### INFORMATION SUPPLIED
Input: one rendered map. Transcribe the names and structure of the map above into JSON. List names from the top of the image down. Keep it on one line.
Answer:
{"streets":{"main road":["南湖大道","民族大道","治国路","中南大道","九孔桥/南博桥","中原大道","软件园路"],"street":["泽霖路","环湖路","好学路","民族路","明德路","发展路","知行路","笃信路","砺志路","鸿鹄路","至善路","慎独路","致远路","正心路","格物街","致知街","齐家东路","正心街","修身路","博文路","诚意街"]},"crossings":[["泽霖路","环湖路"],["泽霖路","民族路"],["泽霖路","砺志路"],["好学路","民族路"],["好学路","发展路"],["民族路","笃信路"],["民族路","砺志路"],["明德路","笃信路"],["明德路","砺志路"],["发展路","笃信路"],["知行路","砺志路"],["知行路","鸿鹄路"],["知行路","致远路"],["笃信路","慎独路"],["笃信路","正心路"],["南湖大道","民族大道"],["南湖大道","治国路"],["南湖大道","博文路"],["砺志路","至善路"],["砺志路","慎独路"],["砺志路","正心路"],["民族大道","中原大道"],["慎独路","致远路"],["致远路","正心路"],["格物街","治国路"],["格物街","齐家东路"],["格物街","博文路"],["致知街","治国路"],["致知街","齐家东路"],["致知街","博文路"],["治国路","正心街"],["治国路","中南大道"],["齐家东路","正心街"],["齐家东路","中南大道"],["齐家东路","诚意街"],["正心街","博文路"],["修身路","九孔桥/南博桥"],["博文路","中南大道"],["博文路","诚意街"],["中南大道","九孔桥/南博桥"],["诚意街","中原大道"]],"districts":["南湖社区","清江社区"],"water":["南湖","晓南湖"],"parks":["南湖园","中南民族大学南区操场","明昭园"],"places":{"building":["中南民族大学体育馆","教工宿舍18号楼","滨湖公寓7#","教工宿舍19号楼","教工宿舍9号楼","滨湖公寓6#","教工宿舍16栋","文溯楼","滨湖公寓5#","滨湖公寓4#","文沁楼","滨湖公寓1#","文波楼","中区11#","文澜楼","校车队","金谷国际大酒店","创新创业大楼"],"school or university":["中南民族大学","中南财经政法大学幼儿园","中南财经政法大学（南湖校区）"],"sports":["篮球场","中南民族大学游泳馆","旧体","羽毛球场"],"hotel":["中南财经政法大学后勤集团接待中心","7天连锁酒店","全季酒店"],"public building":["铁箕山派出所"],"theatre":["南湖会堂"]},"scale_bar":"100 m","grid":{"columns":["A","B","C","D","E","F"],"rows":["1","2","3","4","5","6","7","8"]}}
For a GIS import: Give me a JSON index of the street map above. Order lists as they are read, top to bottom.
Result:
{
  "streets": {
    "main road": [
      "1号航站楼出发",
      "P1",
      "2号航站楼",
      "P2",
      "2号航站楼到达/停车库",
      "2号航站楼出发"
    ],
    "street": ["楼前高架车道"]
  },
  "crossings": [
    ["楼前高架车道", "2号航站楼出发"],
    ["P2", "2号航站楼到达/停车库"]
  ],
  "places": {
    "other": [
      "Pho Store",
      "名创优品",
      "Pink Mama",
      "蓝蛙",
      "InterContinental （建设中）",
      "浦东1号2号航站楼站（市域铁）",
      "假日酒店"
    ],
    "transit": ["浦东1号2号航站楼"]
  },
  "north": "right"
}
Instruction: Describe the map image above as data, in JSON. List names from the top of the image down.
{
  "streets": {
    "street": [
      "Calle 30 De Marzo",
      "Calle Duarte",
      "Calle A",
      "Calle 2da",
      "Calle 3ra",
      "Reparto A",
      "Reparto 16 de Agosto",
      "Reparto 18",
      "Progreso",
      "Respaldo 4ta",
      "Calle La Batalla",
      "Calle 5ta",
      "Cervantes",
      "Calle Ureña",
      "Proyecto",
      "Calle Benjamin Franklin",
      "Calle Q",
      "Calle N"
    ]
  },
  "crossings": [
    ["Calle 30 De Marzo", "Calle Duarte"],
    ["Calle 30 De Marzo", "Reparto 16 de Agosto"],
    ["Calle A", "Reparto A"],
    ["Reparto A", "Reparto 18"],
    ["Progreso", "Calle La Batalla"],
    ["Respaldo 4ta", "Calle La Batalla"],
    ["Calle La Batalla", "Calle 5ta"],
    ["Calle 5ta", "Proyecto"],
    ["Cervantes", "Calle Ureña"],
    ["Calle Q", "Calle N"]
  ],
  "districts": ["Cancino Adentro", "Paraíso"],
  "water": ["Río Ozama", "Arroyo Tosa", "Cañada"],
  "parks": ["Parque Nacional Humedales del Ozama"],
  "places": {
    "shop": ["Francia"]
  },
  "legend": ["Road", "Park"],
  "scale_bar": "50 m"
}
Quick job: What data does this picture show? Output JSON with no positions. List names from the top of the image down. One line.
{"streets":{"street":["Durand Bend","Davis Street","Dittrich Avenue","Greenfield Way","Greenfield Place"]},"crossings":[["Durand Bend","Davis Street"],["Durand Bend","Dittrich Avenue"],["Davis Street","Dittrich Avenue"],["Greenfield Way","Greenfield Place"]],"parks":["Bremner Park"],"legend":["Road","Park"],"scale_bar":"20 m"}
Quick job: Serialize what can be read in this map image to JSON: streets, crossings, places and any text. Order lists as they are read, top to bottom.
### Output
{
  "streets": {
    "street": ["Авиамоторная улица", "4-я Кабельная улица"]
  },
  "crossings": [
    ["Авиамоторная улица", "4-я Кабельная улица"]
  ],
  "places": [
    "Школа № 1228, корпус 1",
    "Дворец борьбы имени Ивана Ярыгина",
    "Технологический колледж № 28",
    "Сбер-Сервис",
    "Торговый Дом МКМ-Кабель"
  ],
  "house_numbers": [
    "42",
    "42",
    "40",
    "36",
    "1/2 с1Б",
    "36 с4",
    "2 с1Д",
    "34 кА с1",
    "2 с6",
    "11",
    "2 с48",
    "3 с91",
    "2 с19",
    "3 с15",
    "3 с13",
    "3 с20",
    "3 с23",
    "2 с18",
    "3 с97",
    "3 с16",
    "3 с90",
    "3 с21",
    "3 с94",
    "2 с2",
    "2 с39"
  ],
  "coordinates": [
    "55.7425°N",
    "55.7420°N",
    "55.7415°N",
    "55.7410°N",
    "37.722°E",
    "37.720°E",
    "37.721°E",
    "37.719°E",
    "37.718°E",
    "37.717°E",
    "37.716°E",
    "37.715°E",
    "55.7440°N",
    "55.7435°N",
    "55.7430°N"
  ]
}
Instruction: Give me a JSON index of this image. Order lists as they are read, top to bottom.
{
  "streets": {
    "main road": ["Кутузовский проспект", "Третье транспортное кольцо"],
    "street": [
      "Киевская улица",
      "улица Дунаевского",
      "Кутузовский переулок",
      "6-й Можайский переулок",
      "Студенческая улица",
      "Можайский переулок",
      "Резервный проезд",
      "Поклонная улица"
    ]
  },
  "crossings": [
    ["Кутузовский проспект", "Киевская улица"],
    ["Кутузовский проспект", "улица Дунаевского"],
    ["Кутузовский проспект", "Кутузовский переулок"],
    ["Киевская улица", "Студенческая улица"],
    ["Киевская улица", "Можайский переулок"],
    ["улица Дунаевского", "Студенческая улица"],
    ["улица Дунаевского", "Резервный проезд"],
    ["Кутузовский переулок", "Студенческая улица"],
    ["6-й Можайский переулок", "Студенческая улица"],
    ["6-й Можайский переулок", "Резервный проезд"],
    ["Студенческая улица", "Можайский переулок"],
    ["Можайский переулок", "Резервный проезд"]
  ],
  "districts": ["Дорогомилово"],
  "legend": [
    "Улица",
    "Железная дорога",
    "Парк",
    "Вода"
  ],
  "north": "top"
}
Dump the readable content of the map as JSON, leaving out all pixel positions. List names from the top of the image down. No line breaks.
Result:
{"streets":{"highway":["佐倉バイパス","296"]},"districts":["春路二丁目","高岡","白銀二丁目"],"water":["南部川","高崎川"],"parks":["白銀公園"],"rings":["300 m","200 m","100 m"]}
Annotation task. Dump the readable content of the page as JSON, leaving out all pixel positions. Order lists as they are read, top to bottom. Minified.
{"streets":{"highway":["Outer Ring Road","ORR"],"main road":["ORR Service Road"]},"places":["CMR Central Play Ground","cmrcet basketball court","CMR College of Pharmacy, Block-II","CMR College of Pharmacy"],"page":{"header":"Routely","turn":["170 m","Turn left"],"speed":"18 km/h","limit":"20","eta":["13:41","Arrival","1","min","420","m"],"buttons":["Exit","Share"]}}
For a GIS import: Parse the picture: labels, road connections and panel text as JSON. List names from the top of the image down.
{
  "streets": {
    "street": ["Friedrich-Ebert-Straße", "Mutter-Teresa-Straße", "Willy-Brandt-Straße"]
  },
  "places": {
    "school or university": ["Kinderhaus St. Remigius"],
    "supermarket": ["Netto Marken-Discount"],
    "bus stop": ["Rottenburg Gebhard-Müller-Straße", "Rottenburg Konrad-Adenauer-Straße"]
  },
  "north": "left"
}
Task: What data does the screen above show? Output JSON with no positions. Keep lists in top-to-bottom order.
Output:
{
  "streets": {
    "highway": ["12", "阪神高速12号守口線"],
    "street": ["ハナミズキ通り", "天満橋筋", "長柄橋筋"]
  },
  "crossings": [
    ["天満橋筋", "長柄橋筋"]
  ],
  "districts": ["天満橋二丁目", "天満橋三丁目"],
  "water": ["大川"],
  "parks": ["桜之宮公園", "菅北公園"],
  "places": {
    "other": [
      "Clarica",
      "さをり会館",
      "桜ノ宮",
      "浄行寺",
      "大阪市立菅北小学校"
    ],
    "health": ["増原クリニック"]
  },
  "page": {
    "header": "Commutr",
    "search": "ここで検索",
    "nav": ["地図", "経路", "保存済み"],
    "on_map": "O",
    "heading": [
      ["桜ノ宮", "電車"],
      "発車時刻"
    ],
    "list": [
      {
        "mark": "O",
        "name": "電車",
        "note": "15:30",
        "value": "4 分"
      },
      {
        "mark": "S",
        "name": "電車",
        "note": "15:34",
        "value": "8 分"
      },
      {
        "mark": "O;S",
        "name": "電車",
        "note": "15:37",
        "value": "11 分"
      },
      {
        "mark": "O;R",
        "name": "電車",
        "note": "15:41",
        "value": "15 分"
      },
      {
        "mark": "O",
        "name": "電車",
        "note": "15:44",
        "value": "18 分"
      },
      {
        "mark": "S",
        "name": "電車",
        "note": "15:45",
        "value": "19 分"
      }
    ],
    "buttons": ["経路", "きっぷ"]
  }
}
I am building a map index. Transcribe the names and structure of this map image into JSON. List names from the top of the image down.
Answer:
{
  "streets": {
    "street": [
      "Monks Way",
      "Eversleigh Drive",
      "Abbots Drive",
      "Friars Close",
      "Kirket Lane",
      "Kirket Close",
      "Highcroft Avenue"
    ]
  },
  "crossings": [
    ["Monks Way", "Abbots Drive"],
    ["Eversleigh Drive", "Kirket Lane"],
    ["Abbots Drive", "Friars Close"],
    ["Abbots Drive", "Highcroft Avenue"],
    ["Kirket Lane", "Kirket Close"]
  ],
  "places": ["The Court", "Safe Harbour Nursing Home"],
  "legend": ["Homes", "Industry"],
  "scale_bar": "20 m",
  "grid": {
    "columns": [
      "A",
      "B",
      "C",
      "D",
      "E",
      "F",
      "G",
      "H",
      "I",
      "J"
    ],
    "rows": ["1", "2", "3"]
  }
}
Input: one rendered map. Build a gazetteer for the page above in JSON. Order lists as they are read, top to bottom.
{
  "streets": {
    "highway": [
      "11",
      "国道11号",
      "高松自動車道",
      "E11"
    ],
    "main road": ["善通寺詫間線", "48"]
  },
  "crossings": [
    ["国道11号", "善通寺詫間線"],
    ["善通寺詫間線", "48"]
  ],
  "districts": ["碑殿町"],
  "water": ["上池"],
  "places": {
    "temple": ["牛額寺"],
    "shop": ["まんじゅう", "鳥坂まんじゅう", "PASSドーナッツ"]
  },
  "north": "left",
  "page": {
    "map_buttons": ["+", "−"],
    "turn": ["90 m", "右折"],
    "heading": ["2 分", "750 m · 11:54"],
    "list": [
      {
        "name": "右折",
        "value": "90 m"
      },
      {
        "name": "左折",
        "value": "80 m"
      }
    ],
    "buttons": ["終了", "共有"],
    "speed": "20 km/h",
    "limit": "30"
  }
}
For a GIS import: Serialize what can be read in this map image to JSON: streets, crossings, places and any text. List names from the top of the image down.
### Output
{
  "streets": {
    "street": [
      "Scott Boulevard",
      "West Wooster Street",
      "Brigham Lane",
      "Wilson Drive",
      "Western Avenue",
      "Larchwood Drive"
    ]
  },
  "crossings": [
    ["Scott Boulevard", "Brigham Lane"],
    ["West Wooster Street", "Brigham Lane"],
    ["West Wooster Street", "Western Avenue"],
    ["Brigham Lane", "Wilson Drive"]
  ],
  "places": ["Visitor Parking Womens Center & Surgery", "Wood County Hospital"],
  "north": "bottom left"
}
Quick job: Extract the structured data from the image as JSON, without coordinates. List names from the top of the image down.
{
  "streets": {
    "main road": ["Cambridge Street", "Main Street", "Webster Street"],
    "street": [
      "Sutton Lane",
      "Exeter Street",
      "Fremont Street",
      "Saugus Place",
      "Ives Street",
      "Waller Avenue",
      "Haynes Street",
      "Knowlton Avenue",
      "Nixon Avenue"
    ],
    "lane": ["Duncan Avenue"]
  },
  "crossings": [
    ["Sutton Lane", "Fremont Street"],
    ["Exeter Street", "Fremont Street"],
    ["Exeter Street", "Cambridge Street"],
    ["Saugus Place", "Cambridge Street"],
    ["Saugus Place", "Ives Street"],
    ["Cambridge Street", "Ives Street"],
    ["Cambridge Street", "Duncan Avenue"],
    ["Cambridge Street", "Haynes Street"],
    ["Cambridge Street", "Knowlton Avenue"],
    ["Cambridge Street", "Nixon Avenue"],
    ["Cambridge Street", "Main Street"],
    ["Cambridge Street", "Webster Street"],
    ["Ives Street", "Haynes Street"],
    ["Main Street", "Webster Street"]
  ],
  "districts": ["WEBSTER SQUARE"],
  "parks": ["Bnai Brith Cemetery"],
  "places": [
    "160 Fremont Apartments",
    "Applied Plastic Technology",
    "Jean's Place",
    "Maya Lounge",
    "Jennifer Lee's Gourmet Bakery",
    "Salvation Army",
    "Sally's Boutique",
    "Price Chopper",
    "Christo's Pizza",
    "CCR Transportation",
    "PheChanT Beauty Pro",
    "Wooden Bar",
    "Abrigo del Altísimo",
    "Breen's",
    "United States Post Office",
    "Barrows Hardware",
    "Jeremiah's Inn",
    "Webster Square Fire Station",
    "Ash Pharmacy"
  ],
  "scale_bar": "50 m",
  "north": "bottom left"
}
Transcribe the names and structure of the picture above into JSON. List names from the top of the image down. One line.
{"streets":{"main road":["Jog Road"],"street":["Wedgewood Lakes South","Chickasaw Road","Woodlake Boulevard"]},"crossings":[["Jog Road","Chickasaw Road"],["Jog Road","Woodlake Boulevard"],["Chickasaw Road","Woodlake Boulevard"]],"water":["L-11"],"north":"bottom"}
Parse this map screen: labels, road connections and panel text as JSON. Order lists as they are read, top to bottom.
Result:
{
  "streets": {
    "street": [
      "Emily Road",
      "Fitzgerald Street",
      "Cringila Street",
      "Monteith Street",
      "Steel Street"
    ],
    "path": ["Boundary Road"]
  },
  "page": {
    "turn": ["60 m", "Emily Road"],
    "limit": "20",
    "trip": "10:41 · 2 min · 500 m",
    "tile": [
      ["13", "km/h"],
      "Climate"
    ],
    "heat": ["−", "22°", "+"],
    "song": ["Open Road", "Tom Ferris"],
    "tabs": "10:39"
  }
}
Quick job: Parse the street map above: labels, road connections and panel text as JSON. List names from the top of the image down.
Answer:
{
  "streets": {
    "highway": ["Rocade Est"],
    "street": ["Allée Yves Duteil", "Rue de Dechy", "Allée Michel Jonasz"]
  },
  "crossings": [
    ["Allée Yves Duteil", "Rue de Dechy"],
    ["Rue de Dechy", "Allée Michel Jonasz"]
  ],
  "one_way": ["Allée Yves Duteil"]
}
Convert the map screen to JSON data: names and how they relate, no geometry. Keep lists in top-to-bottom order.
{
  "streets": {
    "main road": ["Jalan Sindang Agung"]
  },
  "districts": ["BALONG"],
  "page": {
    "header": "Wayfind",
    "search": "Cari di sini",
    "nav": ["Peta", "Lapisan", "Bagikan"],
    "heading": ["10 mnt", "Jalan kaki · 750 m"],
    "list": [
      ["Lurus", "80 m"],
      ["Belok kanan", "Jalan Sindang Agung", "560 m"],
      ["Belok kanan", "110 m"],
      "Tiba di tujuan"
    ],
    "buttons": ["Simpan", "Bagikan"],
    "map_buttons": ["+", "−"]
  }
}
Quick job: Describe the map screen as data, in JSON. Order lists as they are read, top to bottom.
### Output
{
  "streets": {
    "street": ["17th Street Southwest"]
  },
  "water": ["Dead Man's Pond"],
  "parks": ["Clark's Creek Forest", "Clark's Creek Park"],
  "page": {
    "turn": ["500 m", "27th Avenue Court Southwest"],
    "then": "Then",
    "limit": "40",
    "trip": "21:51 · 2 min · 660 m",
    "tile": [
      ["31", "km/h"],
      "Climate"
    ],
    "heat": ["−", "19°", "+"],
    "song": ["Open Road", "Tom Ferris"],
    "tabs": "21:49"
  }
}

### WORK INSTRUCTIONS
In the records above, find each line that mentions the string "Serialize", then copy it.

### RESULT OF THIS EXERCISE
Quick job: Serialize what can be read in this map image to JSON: streets, crossings, places and any text. Order lists as they are read, top to bottom.
For a GIS import: Serialize what can be read in this map image to JSON: streets, crossings, places and any text. List names from the top of the image down.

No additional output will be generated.